April 1, 2025, Bhramit Pradesh: Harish had great
expectations when he voted for Indian Bhramits Party (IBP) four years back. He
does not really see many changes around him. Sieving emails from the distribution
list all-citizens-bhramit-pradesh@bhramit.pradesh.gov.in
he searches for Bhagola Prasad Marg. The pathetic roads had been much of a
nuisance. The elected representative had promised to do something about it.
Harish dug up a thread and found loads of discontent amongst his neighbours. He
shoots an email to the list seeking updates.
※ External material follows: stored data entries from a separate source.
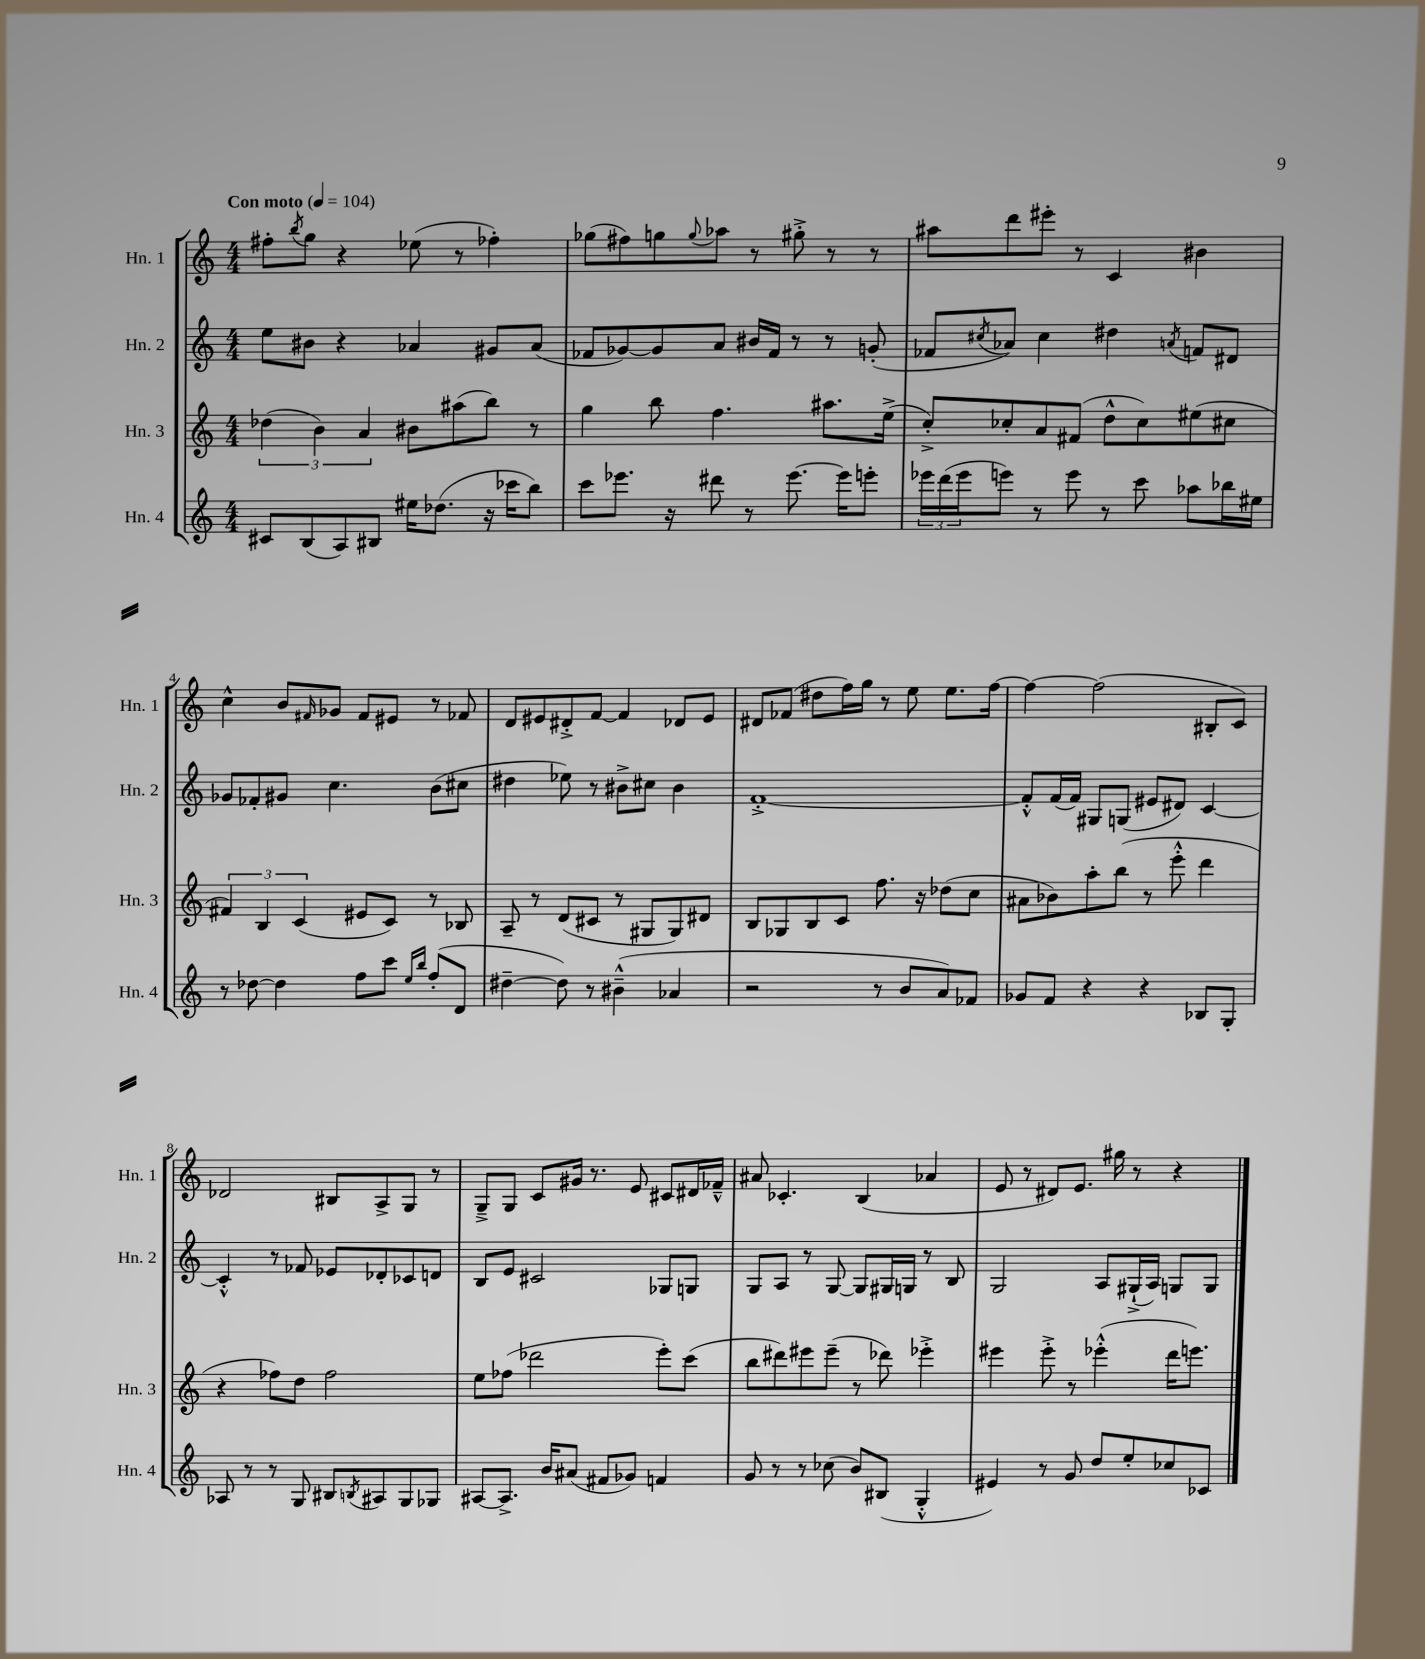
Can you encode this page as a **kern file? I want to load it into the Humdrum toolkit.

**kern	**kern	**kern	**kern
*part4	*part3	*part2	*part1
*staff4	*staff3	*staff2	*staff1
*I"Hn. 4	*I"Hn. 3	*I"Hn. 2	*I"Hn. 1
*I'Hn. 4	*I'Hn. 3	*I'Hn. 2	*I'Hn. 1
*clefG2	*clefG2	*clefG2	*clefG2
*k[]	*k[]	*k[]	*k[]
*M4/4	*M4/4	*M4/4	*M4/4
*MM104	*MM104	*MM104	*MM104
=1	=1	=1	=1
!	!	!	!LO:TX:a:B:t=Con moto
8c#X/L	(6dd-X\	8ee\L	8ff#X'\L
.	.	.	8qbb/
(8B/	.	8b#X\J	8gg\J
.	6b\)	.	.
8A/)	.	4r	4r
.	6a/	.	.
8B#X/J	.	.	.
16ee#X\KL	8b#X\L	4a-X/	(8ee-X\
(8.dd-X\J	.	.	.
.	(8aa#X\	.	8r
16r	8bb\J)	8g#X/L	4ff-X'\)
16ccc-X\KL	.	.	.
8bb\J)	8r	(8a-/J	.
=2	=2	=2	=2
8ccc\L	4gg\	8f-X/L	(8gg-X\L
8.eee-X\J	.	[8g-X/)	8ff#X\)
.	8bb\	8g-/]	8ggn\
16r	.	.	.
.	.	.	8qqgg/
8ddd#X\	4.ff\	8a/J	8aa-X\J
8r	.	16b#X/LL	8r
.	.	16f-/JJ	.
[8.eee-\	.	8r	8gg#X'^\
.	8.aa#X\L	8r	8r
16eee-\KL]	.	.	.
8eeen'\J	.	(8gn'/	8r
.	(16ee^\Jk	.	.
=3	=3	=3	=3
24eee-X\LL	8cc'^/L)	8f-X/L	8aa#X\L
(24ddd\	.	.	.
24eee-\J	.	.	.
.	.	8qcc#X/	.
8eeen\J)	8cc-X'/	8a-X/J)	8ddd\
8r	8a/	4cc#\	8eee#X'\J
8eee\	(8f#X/J	.	8r
8r	8dd^^\L	4dd#X\	4c/
8ccc\	8cc-\)	.	.
.	.	8qan/	.
8aa-X\L	(8ee#X\	8fn/L	4b#X\
16bb-X\L	8cc#X\J	8d#X/J	.
16ee#X\JJ	.	.	.
!!LO:LB:g=z
=4	=4	=4	=4
8r	6f#X/)	8g-X/L	4cc^^\
[8dd-X\	.	8f-X'/	.
.	6B/	.	.
4dd-\]	.	8g#X/J	8b/L
.	(6c/	.	.
.	.	.	16qqf#X/
.	.	4.cc\	8g-X/J
8ff\L	8e#X/L	.	8f#/L
8ccc\J	8c/J)	.	8e#X/J
16qqee/LL	.	.	.
16qqbb/JJ	.	.	.
(8ff'/L	8r	(8b\L	8r
8d/J	8B-X/	8cc#X\J	8f-X/
=5	=5	=5	=5
[4dd#X~\	8A~/	4dd#X\	8d/L
.	8r	.	8e#X/
8dd#\])	(8d/L	8ee-X\)	8d#X'^/
8r	8c#X/J	8r	[8f/J
(4b#X~^^\	8r	8b#X^\L	4f/]
.	8G#X/L	8cc#X\J	.
4a-X/	8G#/)	4b#\	8d-X/L
.	8d#X/J	.	8e#/J
=6	=6	=6	=6
2r	8B/L	[1f'^	8d#X/L
.	8G-X/	.	(8f-X/J
.	8B/	.	8dd#X\L
.	8c/J	.	16ff\L)
.	.	.	16gg\JJ
8r	8.ff\	.	8r
8b/L	.	.	8ee\
.	16r	.	.
8a/)	(8dd-X\L	.	8.ee\L
8f-X/J	8cc\J	.	.
.	.	.	[16ff\Jk
=7	=7	=7	=7
8g-X/L	8a#X\L	8f'^^/L]	4ff\_
8f/J	8b-X\)	(16f/L	.
.	.	16f/JJ)	.
4r	8aa'\	8G#X/L	(2ff\]
.	(8bb\J	(8Gn/J	.
4r	8r	8e#X/L	.
.	8eee'^^\	8d#X/J)	.
8B-X/L	4ddd\	[4c/	8B#X'/L
8G'/J	.	.	8c/J)
!!LO:LB:g=z
=8	=8	=8	=8
8A-X/	4r	4c'^^/]	2d-X/
8r	.	.	.
8r	8ff-X\L)	8r	.
8G/	8dd\J	8f-X/	.
8B#X/L	2ff-\	8e-X/L	8B#X/L
8qBn/	.	.	.
8A#X/	.	8d-X'/	8A^/
8G/	.	8c-X/	8G/J
8G-X/J	.	8dn/J	8r
=9	=9	=9	=9
[8A#X/L	8ee\L	8B/L	8G~^/L
8.A#^/J]	(8ff-X\J	8e/J	8G/J
.	2ddd-X\	2c#X/	8c/L
16b/KL	.	.	.
(8a#X/J	.	.	16g#X/Jk
.	.	.	8.r
8f#X/L	.	.	.
8g-X/J)	.	.	8e/
4fn/	8eee'\L)	8G-X/L	8c#X/L
.	(8ccc\J	8Gn/J	16d#X/L
.	.	.	16f-X~^^/JJ
=10	=10	=10	=10
8g/	8bb\L	8G/L	8a#X/
8r	8ddd#X\)	8A/J	4.c-X'/
8r	8eee#X\	8r	.
(8cc-X\	(8eee#~\J	[8G/	.
8b/L)	8r	8G/L]	(4B/
(8B#X/J	8ddd-X\)	16G#X/L	.
.	.	16Gn/JJ	.
4G'^^/	4eee-X'^\	8r	4a-X/
.	.	8B/	.
=11	=11	=11	=11
4e#X/)	4eee#X\	2G/	8e/
.	.	.	8r
8r	8eee#'^\	.	8d#X/L)
8g/	8r	.	8.e/J
8dd/L	(4eee-X'^^\	8A/L	.
.	.	.	16gg#X\
8ee'/	.	(16G#X`^/L	8r
.	.	16A/JJ)	.
8cc-X/	16ddd\KL	8Gn/L	4r
.	8.eeen\J)	.	.
8c-X/J	.	8G/J	.
==	==	==	==
*-	*-	*-	*-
He spawns a new tab, browses to the Election
Commission Web Site and clicks on the ‘Government Report Card’ link. He sees the
promise of launching metro rail services in his city – the current status shows
a Bhramit Pradesh Metro Corporation (BPMC) coming into existence. That was four
years back. He sees all deadlines of the project missed.
He wonders if it is a good idea to repeat his ballot
in favour of IBP in the elections next month.
Over the past
two decades, India
has made good use of its growing command on IT. In fact, IT has single-handedly
triggered the growth of global centers like Bangalore
and Hyderabad .
IT has also had some impact on governments, local civic bodies and their
interactions with citizens. However, there is still much to be desired in this
space.
The
application of IT in any field necessarily enforces objectivity. Terms like
‘large amounts’ or ‘highly skilled’ stop making sense. Further, Open Source
models like Apache have demonstrated how volunteers can collaborate on shared
objectives with high levels of transparency. Today, under circumstances when increasingly
higher levels of governance transparency are in demand, IT offers innovative
possibilities of enforcing government accountability by tracking government
performance through ‘e-Report Cards’ and measuring adherence to its promises.
This kind
of tracking can be on an E2E (‘Election-to-Election’) basis, wherein the
tracking begins right from election campaigns including information on election
code violations, candidates with criminal records, net-worth and profile
declarations of individual candidates etc.
During
this phase, a huge leap would be the creation of ‘e-Manifestos’. E-Manifestos,
unlike ‘Human-Manifestos’, would be purely objective with measurable parameters
to determine the success of the government tenure. Manifestos may be surveyed
and a global ontology developed that can accommodate all government work areas.
Such non-normative classifications exist in manifestos even today.
An ‘e-Manifesto’
brings about the feasibility of tracking government performance on an ongoing
basis. This implies – government performance could be measured by something
similar to Report Cards. Integration of this system with existing Government
Systems under the NeGP initiative could enable it to pull relevant information
from diverse systems automatically.
This same
platform could also be a means of citizen collaboration. Numbers bring power
and there is no better way for information to flow through than the Internet.
‘Citizen-Collaboration Mailing Lists’ for such communication could enable
citizens to participate constructively – share information and ideas between
themselves or with government bodies. This could serve as a perpetual feedback
for elected representatives.
Leveraging
an awakened citizen base, a social collaboration between the government and
philanthropic private sector could bring about path breaking e-Democracies.
Governance will no longer be the same.
June 12, 2025, Bhramit Pradesh: The
all-citizens-Bhramit-Pradesh list looks quite disillusioned with the
government. Harish did his bit in reminding the citizens of promises unmet. Having
cast his vote on the Internet, he joins his friends to conduct a Web-Conference
based training session to educate his neighbourhood of ‘e-Ballot’. From Pericles
in 5th century BC to the 21st century AD – democracy has
journeyed a great deal. Exciting times indeed!